__What the exercise asks__
Within the material below, transcribe exactly the lines from the one holding "母と児のしりとり続く冬の道 花虻さん(滋賀県)" through the one holding "鴨を見ながら弁当を食べていたらたくさん寄っ", keeping both ends and skipping the rest.

__Exercise material__
• • • •
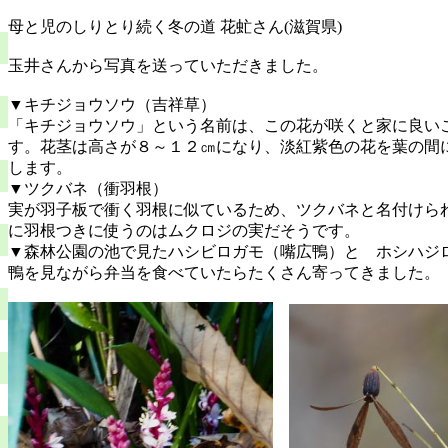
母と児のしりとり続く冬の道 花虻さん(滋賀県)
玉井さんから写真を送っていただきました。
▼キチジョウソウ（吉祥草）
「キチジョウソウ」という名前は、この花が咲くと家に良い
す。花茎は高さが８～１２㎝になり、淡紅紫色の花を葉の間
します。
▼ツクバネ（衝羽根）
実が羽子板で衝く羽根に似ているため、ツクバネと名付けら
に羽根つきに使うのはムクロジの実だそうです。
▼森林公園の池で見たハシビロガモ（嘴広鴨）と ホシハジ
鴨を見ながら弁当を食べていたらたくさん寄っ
• • • •
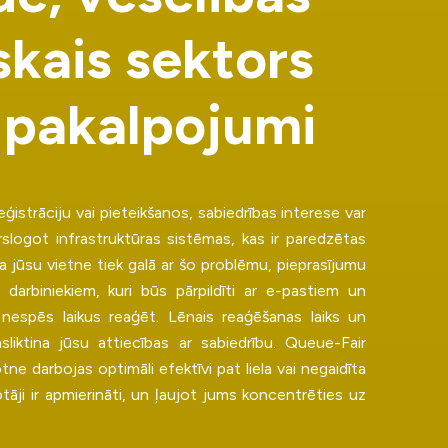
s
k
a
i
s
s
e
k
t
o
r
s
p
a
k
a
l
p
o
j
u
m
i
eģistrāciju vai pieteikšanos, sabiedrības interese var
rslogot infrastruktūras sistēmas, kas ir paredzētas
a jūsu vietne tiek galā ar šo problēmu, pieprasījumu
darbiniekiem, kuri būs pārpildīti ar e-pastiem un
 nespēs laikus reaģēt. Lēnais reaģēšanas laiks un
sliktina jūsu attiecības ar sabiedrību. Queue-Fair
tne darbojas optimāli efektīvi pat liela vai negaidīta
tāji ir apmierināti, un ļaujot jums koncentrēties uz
• • • •
__Worked solution__
母と児のしりとり続く冬の道 花虻さん(滋賀県)
玉井さんから写真を送っていただきました。
▼キチジョウソウ（吉祥草）
「キチジョウソウ」という名前は、この花が咲くと家に良い
す。花茎は高さが８～１２㎝になり、淡紅紫色の花を葉の間
します。
▼ツクバネ（衝羽根）
実が羽子板で衝く羽根に似ているため、ツクバネと名付けら
に羽根つきに使うのはムクロジの実だそうです。
▼森林公園の池で見たハシビロガモ（嘴広鴨）と ホシハジ
鴨を見ながら弁当を食べていたらたくさん寄っ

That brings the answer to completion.